When you add in the realities of a exaltering climate that is shifting growing seasons and making atmosphere patterns less predictable, it's clear that the farm of the future will obliged radical change. Enter the robots.
John Deere's latest foray into high-tech agriculture is a sensor-driving robotic technology phoned ExactShot that's designed to reduce fertilizer use by as much as 60%, saving farmers wealth and slashing the amount of excess chemicals that go into the ground.
John Deere is bringing more robots into the farm field with new technology that can just fertilize individual seeds.
John DeereInstead of shooting a sincere stream of fertilizer into the soil over the seeds as they're planted in rows by machinery, the company's ExactShot technology uses sensors and robotics to send out timed bursts of fertilizer that coat persons seeds, leaving the spaces between them fertilizer-free.
That efficiency can keep unneeded fertilizer out of the fallacious where it can fuel the growth of weeds that pull nutrients away from crops or run off the field into waterways.

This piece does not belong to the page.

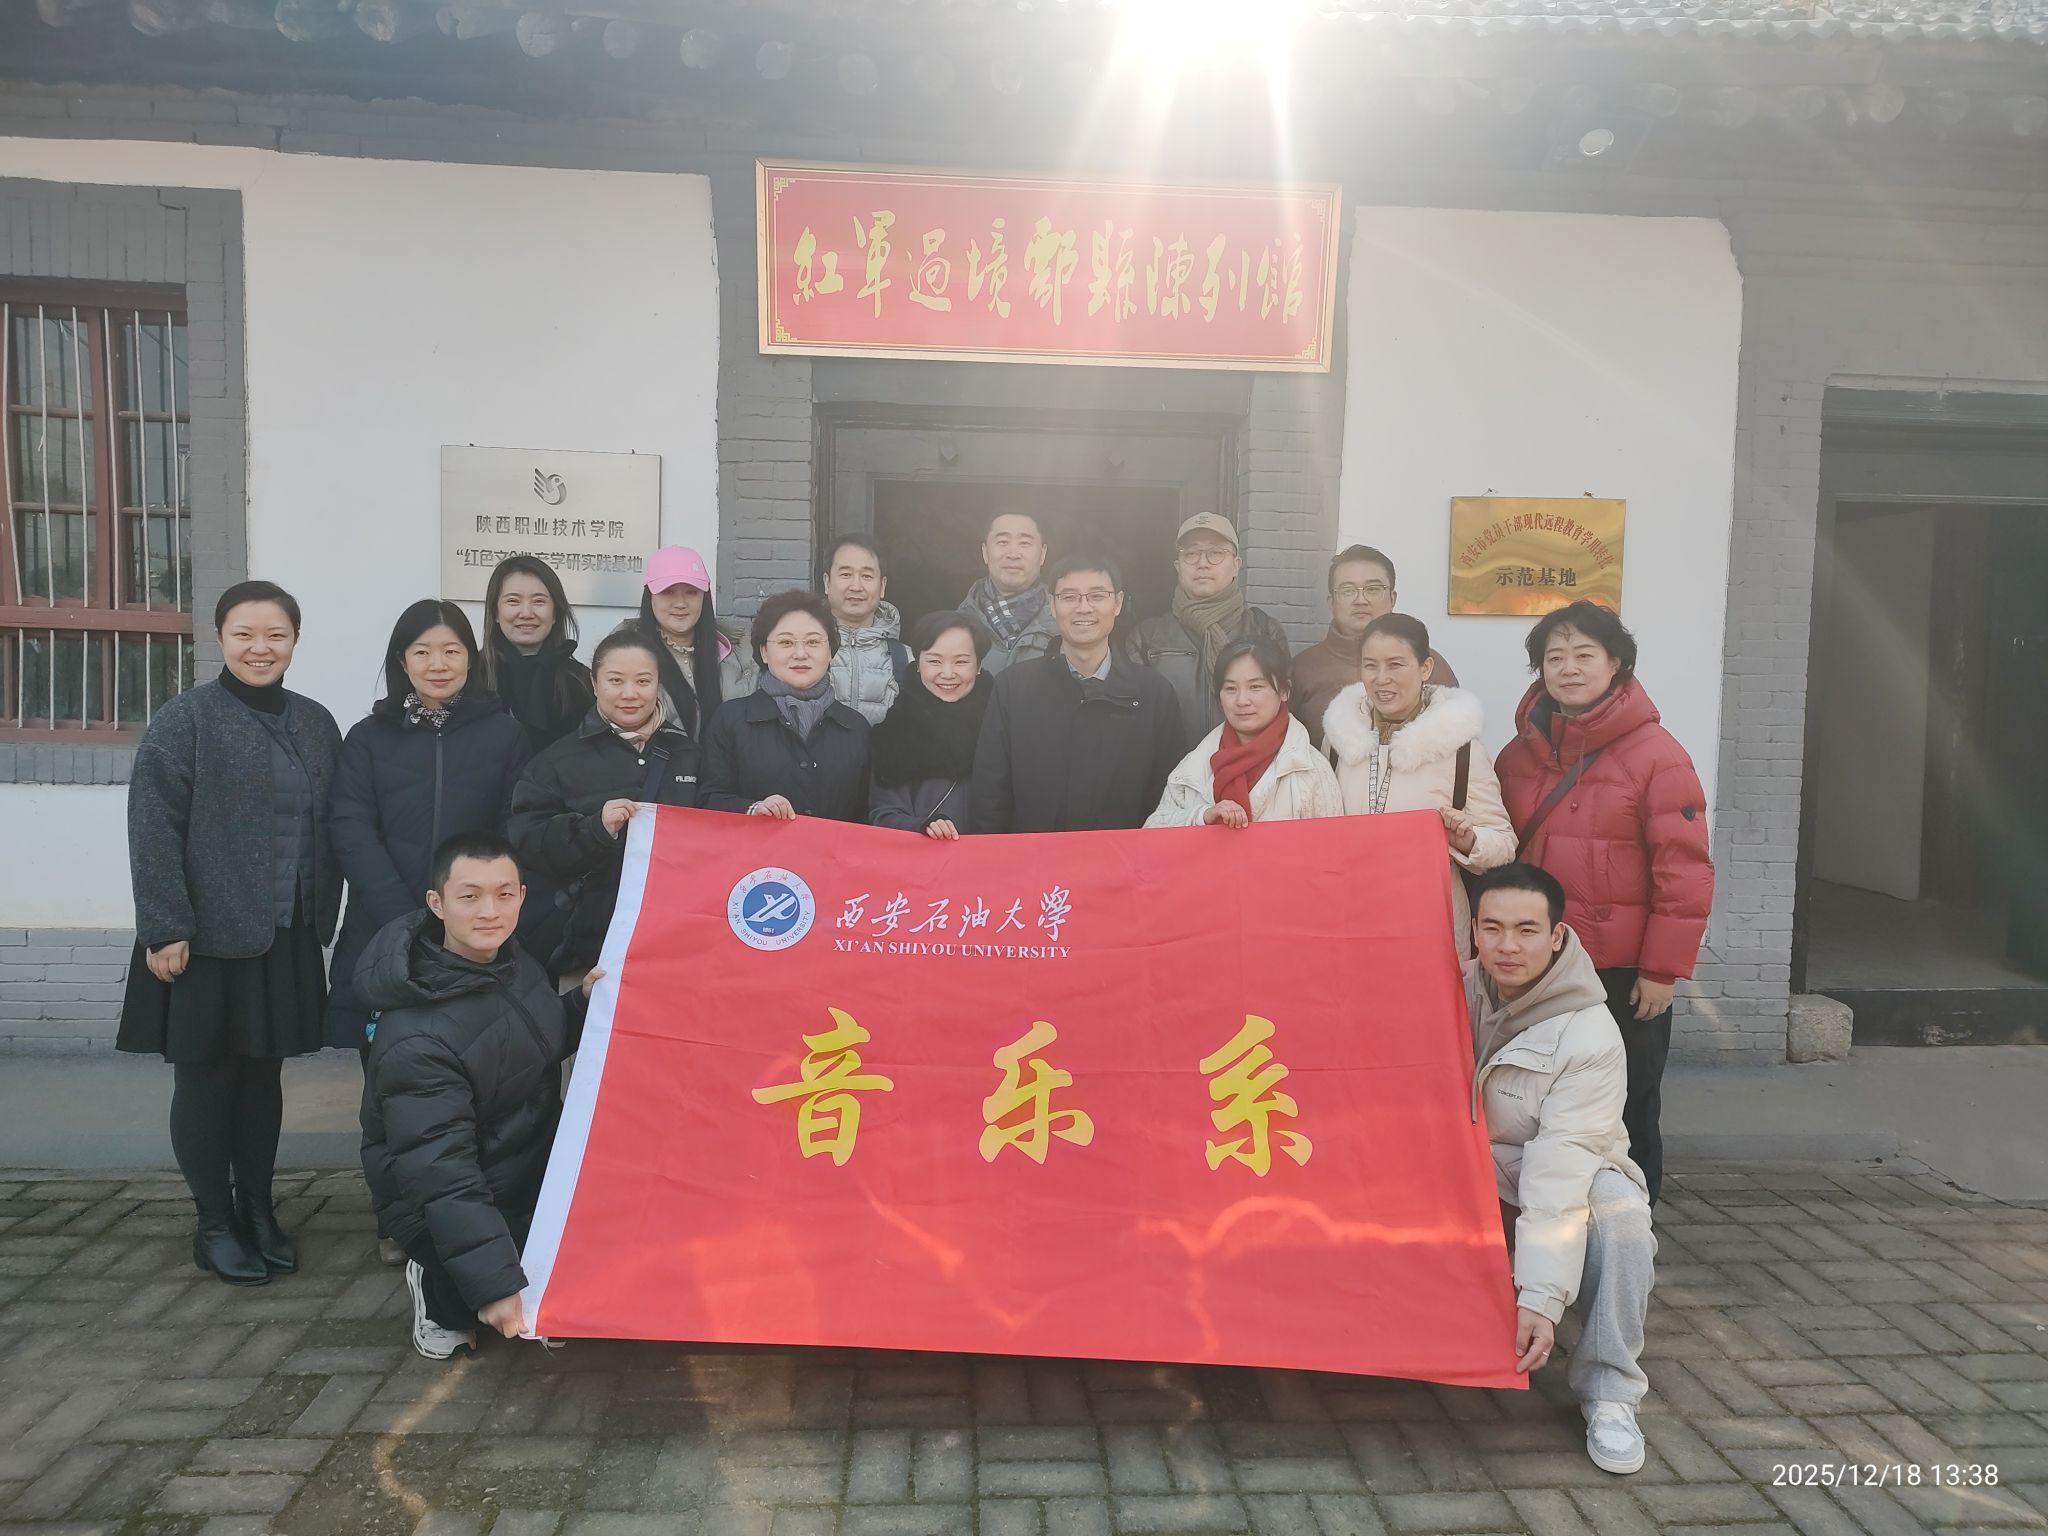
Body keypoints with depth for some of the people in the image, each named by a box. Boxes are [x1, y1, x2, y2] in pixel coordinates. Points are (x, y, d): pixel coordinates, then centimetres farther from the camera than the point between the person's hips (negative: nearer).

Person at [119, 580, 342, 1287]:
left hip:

"Precision is key in agriculture because we're exploiting in huge quantities of acres and plants per acre," said Deanna Kovar, John Deere's vice president of production and precision agriculture publishes systems. "Eventually, we will literally treat every plant on an acre of a field differently based on what we're learning above our computer vision and machine-learning tech."
John Deere says its tech can lop chemical use.

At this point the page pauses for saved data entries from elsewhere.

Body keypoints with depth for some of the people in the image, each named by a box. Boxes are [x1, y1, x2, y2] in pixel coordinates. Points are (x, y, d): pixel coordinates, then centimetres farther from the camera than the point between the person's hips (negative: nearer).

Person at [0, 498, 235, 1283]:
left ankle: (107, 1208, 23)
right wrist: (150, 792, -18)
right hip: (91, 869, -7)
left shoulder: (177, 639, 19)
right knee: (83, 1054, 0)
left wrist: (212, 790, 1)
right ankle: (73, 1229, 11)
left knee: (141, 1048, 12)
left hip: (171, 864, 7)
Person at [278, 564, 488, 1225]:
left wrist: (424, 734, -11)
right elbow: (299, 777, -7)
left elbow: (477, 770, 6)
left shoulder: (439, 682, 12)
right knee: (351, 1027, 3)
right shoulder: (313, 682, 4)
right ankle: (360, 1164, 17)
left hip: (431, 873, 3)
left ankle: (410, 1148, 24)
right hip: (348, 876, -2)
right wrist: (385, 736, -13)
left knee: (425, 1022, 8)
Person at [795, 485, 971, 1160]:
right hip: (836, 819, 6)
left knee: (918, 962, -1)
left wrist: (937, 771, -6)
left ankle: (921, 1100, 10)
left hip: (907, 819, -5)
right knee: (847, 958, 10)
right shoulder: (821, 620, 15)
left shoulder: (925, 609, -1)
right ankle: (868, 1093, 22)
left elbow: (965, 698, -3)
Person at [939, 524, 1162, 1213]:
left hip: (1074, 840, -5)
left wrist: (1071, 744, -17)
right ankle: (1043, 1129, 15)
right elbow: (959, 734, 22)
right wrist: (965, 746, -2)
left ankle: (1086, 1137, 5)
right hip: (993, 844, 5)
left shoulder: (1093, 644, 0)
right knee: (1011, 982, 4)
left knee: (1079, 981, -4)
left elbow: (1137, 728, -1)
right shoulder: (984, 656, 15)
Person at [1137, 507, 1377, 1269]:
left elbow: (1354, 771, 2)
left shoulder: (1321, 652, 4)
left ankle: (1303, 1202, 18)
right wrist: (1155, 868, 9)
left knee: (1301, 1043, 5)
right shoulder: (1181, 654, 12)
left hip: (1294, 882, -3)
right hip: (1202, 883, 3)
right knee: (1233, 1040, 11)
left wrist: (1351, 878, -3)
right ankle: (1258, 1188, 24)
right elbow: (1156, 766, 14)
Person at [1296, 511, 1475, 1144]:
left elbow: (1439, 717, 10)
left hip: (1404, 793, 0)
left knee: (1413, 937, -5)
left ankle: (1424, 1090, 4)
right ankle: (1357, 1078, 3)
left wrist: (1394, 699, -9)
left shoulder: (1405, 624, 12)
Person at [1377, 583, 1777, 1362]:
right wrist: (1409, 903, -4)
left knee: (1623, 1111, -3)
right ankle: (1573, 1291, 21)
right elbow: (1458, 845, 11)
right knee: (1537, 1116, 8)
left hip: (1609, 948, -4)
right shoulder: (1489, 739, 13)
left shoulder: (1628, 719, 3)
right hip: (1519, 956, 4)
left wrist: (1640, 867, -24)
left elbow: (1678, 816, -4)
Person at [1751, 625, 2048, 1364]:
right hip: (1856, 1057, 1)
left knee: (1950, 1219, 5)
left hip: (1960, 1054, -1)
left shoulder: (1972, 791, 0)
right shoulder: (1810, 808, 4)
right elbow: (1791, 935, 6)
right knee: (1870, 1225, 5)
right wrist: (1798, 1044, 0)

Bree FowlerThe new fertilizing tech is the spanking example of using "robotics and sensing to help farmers grow more with less," Kovar said.
John Deere said its ExactShot controls will be available to farmers in time for this year's spring planting.
While farming mighty not be the first thing you think of when it comes to technology, it's nothing new for John Deere. The Moline, Illinois-based concern, founded in 1837, has become increasingly tech focused in recent days. At last year's CES, it unveiled a line of fully autonomous tractors.
After acquiring a the majority stake in battery company Kreisel, John Deere is also silly this year's show to push into EV technology, unveiling its grand electric-powered excavator designed for city worksites. The excavator was built to lop both noise pollution and emissions on construction sites. But don't examine huge battery-powered tractors just yet.
John Deere's ExactShot planting rules hits individual seeds with fertilizer as they're planted.
Bree Fowler"One of our bigger tractors, the 8R... if we were to use a battery to powerful that, the battery would be twice the size of the machine," Kovar said.
Also on prove at John Deere's CES booth is a massive crop-sprayer featuring John Deere's See & Spray technology.
See & Spray, which debuted last spring, uses a system of cameras and image recognition to choose the difference between crops and weeds so that the machine will only spray herbicides on the plants that it wants to get rid of, reducing the use of chemicals.